__Requirement__
Restate word for word the lines of the entries below, starting with the line that holds "436,956 L 496,965" and ending with the line that holds "303,1025 L 334,1031", and no others.

Collection entries
++++++
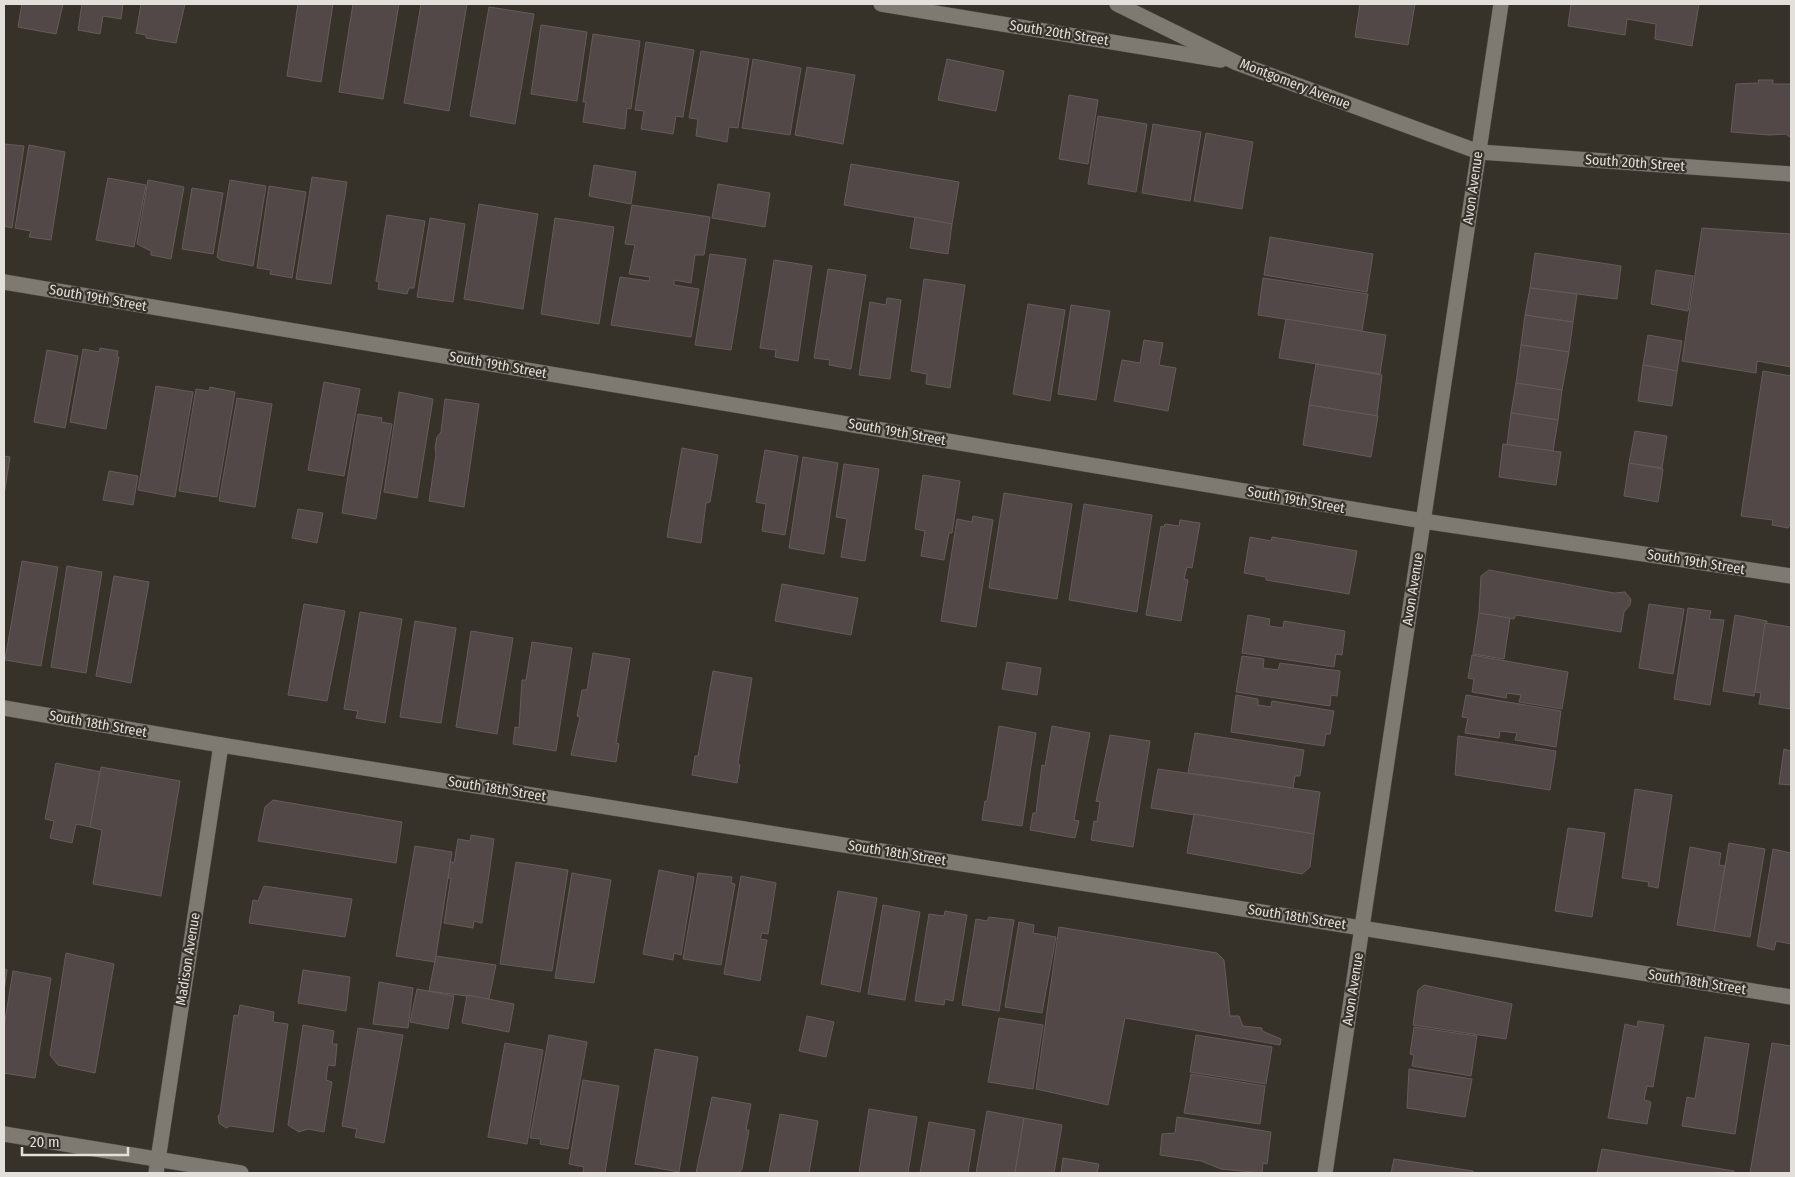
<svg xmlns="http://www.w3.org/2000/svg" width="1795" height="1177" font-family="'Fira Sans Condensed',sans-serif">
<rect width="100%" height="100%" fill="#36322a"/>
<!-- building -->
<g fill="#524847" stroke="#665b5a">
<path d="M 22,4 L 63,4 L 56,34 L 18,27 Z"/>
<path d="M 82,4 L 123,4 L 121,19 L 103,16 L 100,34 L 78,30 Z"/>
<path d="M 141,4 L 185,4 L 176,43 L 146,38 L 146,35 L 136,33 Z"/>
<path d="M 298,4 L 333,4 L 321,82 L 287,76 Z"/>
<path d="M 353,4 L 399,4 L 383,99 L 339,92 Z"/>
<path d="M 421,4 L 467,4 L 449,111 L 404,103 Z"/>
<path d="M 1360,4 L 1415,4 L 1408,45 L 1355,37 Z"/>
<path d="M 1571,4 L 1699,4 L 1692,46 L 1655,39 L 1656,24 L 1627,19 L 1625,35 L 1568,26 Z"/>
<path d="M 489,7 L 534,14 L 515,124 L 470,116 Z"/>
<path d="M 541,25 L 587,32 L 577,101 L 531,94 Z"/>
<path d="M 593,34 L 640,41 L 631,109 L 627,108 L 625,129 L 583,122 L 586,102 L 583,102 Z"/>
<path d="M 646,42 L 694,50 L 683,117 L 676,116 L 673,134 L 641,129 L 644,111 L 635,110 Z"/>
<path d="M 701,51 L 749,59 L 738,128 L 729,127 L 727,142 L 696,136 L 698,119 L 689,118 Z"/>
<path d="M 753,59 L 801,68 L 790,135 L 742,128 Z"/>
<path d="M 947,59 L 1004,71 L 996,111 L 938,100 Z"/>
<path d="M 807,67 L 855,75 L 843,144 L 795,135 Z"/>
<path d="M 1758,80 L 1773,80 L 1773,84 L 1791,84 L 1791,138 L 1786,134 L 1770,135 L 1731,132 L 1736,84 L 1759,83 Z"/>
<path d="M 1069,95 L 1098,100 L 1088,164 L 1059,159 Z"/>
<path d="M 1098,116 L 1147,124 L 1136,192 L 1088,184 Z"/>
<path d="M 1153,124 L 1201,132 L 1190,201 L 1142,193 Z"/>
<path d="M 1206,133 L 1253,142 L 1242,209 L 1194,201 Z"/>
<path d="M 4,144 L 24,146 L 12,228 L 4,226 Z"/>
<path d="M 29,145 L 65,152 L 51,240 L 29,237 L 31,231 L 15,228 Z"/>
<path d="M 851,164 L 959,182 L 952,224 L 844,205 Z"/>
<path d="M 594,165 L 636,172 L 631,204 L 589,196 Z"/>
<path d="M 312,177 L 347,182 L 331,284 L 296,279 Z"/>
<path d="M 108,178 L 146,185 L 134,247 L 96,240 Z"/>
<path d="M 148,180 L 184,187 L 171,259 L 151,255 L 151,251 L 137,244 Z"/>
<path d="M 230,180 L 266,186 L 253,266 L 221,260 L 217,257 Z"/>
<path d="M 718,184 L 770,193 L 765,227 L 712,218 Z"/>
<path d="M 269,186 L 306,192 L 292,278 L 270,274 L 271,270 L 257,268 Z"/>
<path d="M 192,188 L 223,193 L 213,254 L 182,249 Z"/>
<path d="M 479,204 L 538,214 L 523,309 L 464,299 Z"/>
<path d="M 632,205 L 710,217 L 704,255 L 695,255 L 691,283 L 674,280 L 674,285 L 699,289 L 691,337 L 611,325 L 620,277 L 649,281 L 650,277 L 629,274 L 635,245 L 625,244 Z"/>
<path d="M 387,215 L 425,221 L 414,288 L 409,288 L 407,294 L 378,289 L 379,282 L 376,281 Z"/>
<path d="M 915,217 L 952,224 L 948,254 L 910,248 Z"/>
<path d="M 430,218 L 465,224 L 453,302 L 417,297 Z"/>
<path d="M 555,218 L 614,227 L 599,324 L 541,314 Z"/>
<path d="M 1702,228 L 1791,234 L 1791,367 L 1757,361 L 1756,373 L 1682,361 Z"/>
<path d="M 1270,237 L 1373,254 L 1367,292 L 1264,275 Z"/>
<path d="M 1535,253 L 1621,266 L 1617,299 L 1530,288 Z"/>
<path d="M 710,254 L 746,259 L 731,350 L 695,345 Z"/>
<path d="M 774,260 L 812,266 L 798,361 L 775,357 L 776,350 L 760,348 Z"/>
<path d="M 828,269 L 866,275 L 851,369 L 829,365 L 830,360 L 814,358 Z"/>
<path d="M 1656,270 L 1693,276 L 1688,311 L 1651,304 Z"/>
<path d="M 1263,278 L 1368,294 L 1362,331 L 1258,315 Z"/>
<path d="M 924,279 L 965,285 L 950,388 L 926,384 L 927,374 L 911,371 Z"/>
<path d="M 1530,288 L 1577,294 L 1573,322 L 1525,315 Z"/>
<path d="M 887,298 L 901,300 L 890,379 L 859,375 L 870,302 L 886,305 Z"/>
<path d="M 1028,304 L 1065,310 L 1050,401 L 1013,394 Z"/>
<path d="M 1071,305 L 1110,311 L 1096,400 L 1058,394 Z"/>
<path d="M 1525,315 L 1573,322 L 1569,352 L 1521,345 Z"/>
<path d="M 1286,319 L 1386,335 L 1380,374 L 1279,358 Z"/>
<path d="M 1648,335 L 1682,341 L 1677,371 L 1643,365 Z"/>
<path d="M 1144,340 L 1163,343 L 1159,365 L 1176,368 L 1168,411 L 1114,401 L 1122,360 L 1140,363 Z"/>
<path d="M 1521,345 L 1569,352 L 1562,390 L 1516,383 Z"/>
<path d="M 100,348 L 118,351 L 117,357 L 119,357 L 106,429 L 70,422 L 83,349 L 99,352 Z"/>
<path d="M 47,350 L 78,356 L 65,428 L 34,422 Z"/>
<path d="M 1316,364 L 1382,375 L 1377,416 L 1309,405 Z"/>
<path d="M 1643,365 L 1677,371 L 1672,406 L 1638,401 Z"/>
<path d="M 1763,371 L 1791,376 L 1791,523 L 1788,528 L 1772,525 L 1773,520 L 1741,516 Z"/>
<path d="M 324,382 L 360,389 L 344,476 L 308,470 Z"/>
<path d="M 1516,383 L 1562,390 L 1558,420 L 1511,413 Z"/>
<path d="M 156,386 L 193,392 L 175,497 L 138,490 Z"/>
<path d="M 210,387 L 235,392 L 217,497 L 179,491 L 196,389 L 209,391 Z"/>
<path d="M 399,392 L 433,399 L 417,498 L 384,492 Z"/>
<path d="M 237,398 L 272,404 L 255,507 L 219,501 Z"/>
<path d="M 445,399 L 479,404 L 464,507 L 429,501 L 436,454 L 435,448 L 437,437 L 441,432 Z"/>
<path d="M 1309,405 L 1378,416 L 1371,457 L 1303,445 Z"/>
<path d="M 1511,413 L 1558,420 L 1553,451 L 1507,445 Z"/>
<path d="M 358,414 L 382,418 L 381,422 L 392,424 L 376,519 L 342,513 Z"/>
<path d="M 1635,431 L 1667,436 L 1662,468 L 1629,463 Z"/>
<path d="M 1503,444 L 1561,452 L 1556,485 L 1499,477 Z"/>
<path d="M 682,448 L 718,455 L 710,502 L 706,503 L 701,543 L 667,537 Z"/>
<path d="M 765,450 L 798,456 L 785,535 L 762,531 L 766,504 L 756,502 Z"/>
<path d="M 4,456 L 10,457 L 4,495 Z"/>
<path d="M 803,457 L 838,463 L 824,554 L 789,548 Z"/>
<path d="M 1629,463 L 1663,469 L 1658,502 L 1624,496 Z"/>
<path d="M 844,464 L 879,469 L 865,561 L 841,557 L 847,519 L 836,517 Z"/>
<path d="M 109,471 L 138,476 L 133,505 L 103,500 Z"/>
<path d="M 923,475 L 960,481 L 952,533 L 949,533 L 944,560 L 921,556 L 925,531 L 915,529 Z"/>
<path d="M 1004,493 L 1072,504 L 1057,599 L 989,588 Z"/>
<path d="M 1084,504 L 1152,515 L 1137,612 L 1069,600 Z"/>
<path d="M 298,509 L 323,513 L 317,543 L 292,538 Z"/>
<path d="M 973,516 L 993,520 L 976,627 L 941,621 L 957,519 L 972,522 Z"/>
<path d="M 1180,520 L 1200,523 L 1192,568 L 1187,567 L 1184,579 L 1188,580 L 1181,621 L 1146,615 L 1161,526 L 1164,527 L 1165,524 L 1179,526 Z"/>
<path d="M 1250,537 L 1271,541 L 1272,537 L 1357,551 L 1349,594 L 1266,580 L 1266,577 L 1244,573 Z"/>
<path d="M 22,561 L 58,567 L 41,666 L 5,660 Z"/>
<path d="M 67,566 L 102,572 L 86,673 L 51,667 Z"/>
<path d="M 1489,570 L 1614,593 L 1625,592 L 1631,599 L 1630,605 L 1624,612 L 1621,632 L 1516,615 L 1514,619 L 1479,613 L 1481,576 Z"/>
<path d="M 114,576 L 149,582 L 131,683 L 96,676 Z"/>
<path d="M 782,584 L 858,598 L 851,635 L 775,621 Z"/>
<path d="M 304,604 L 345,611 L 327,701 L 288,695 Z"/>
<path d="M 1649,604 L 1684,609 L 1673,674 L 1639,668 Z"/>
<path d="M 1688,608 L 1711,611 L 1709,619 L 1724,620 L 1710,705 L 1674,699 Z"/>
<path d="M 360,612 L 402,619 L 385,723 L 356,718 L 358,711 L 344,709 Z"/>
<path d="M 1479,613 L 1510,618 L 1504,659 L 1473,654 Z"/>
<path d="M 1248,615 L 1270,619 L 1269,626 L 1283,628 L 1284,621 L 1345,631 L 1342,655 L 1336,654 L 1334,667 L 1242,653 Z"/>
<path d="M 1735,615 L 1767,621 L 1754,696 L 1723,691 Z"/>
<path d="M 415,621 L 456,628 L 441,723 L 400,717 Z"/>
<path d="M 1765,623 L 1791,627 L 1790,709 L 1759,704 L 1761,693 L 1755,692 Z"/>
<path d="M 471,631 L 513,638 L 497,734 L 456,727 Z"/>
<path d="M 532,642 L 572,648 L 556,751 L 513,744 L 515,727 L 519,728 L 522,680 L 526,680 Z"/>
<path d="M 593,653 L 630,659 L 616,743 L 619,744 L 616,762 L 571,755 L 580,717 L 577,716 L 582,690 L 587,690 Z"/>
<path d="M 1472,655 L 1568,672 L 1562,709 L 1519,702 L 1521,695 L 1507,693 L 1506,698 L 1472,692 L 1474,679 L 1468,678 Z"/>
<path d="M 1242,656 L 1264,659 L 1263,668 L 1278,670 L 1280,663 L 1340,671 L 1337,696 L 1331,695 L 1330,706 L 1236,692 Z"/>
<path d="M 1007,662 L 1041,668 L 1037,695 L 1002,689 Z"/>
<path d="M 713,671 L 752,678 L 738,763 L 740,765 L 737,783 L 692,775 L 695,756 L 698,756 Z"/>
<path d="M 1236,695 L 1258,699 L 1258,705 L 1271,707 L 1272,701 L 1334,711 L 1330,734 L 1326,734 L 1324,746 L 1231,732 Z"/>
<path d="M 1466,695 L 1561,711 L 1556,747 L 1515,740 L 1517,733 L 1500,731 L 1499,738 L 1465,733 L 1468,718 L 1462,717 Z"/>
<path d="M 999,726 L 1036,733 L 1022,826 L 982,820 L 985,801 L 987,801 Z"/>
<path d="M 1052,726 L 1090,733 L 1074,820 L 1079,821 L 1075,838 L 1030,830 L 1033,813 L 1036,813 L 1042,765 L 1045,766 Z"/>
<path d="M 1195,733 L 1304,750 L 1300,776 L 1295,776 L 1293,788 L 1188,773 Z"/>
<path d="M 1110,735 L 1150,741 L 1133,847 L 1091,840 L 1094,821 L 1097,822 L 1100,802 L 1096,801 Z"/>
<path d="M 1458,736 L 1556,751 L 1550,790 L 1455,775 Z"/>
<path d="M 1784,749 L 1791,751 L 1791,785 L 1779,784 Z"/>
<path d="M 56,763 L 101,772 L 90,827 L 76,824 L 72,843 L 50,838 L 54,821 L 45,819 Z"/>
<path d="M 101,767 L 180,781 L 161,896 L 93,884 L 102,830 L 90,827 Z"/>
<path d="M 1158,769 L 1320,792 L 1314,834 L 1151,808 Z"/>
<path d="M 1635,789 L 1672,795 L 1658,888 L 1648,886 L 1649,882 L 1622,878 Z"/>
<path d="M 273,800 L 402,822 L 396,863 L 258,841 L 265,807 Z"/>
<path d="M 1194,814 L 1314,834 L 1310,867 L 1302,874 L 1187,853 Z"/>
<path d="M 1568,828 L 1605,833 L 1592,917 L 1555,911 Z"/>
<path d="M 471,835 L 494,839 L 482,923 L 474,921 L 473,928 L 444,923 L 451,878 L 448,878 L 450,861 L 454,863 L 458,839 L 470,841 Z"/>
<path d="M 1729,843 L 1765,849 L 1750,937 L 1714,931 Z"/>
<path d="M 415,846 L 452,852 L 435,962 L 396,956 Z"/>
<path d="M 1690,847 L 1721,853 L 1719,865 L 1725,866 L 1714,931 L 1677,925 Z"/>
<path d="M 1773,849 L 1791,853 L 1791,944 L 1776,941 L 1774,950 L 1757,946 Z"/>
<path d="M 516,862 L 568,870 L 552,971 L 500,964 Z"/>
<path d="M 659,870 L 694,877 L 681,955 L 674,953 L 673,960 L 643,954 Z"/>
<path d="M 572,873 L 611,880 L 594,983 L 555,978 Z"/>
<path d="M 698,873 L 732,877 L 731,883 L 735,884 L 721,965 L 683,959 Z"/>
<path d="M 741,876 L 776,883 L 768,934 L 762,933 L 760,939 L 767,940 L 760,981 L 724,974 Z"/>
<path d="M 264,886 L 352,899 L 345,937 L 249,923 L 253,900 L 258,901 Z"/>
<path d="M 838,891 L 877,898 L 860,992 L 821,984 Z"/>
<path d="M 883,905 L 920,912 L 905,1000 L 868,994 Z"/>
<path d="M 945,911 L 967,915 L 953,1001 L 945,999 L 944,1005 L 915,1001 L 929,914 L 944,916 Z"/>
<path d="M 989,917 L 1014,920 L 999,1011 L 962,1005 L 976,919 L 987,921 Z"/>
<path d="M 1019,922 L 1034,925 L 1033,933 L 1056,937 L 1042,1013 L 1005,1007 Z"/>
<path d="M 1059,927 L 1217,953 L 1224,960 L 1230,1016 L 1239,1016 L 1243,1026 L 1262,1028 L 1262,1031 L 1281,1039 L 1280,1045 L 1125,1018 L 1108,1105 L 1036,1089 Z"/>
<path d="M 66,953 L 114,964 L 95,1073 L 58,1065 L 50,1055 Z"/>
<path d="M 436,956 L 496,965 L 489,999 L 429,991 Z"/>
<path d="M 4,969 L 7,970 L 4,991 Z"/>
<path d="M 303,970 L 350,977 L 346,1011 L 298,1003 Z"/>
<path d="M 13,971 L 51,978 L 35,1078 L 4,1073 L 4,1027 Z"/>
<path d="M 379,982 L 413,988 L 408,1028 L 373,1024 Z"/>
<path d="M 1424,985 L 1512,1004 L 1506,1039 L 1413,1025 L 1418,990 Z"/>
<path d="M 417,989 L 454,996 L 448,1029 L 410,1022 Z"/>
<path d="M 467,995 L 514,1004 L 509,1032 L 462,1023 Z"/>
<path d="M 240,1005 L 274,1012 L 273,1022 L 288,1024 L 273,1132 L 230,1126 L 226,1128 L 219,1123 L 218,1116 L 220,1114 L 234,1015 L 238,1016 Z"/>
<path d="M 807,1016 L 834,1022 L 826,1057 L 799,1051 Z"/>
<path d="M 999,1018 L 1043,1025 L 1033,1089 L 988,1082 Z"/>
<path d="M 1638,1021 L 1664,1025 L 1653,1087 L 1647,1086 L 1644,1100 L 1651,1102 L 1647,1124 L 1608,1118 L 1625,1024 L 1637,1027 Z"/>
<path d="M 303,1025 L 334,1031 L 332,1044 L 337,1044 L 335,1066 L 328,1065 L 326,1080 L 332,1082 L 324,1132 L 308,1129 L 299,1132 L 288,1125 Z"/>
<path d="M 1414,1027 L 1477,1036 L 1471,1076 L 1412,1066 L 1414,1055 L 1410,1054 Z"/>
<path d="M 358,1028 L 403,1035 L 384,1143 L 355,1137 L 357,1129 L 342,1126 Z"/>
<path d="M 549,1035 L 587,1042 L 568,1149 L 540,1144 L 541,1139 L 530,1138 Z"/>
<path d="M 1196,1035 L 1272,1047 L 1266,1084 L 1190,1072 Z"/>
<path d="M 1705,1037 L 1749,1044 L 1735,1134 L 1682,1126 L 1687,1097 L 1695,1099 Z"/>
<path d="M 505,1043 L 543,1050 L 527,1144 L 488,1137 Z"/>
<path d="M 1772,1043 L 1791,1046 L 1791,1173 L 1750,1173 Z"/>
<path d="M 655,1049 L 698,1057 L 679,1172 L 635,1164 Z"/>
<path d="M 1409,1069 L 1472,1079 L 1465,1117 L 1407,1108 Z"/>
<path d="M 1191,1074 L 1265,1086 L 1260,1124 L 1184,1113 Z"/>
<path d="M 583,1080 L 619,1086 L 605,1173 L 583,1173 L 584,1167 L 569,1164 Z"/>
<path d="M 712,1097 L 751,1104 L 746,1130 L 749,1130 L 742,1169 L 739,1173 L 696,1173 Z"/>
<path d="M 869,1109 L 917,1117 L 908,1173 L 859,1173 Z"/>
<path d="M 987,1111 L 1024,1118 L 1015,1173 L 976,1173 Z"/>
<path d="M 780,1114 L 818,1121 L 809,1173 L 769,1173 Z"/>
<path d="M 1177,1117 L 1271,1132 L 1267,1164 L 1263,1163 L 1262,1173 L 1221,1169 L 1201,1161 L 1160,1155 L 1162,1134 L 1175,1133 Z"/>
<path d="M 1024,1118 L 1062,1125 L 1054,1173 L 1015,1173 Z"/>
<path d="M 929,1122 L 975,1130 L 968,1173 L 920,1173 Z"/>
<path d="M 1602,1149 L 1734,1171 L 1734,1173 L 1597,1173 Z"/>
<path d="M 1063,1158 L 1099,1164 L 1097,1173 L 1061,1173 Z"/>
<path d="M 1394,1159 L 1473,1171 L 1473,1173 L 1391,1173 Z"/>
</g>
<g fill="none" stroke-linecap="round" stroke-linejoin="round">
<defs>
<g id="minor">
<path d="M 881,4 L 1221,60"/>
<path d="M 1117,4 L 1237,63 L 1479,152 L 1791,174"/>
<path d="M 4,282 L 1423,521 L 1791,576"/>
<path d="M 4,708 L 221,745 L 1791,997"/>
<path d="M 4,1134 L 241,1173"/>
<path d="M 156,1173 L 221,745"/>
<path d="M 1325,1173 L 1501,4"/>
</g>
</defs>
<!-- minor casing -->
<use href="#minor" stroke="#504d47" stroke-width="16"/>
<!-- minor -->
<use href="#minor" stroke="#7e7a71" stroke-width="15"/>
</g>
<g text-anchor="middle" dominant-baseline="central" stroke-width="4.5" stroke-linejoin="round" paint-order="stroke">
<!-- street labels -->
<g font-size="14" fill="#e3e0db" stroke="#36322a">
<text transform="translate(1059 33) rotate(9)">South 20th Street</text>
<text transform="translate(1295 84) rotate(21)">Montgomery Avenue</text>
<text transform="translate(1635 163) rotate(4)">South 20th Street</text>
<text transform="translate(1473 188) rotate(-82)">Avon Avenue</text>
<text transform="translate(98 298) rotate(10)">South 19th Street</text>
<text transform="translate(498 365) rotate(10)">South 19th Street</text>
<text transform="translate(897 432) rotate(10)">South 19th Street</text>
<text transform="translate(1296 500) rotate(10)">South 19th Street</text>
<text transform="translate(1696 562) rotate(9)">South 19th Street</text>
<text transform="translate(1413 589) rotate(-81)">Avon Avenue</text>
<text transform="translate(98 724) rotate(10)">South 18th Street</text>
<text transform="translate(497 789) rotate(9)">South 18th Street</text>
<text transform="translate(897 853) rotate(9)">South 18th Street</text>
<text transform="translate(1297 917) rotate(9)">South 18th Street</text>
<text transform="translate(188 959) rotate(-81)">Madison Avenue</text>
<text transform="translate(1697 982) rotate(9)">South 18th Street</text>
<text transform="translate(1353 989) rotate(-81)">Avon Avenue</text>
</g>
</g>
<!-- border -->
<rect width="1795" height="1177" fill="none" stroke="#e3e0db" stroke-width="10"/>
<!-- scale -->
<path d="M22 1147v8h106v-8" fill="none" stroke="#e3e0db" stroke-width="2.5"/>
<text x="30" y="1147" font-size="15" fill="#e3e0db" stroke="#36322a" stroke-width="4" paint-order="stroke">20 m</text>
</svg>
++++++
__Answer below__
<path d="M 436,956 L 496,965 L 489,999 L 429,991 Z"/>
<path d="M 4,969 L 7,970 L 4,991 Z"/>
<path d="M 303,970 L 350,977 L 346,1011 L 298,1003 Z"/>
<path d="M 13,971 L 51,978 L 35,1078 L 4,1073 L 4,1027 Z"/>
<path d="M 379,982 L 413,988 L 408,1028 L 373,1024 Z"/>
<path d="M 1424,985 L 1512,1004 L 1506,1039 L 1413,1025 L 1418,990 Z"/>
<path d="M 417,989 L 454,996 L 448,1029 L 410,1022 Z"/>
<path d="M 467,995 L 514,1004 L 509,1032 L 462,1023 Z"/>
<path d="M 240,1005 L 274,1012 L 273,1022 L 288,1024 L 273,1132 L 230,1126 L 226,1128 L 219,1123 L 218,1116 L 220,1114 L 234,1015 L 238,1016 Z"/>
<path d="M 807,1016 L 834,1022 L 826,1057 L 799,1051 Z"/>
<path d="M 999,1018 L 1043,1025 L 1033,1089 L 988,1082 Z"/>
<path d="M 1638,1021 L 1664,1025 L 1653,1087 L 1647,1086 L 1644,1100 L 1651,1102 L 1647,1124 L 1608,1118 L 1625,1024 L 1637,1027 Z"/>
<path d="M 303,1025 L 334,1031 L 332,1044 L 337,1044 L 335,1066 L 328,1065 L 326,1080 L 332,1082 L 324,1132 L 308,1129 L 299,1132 L 288,1125 Z"/>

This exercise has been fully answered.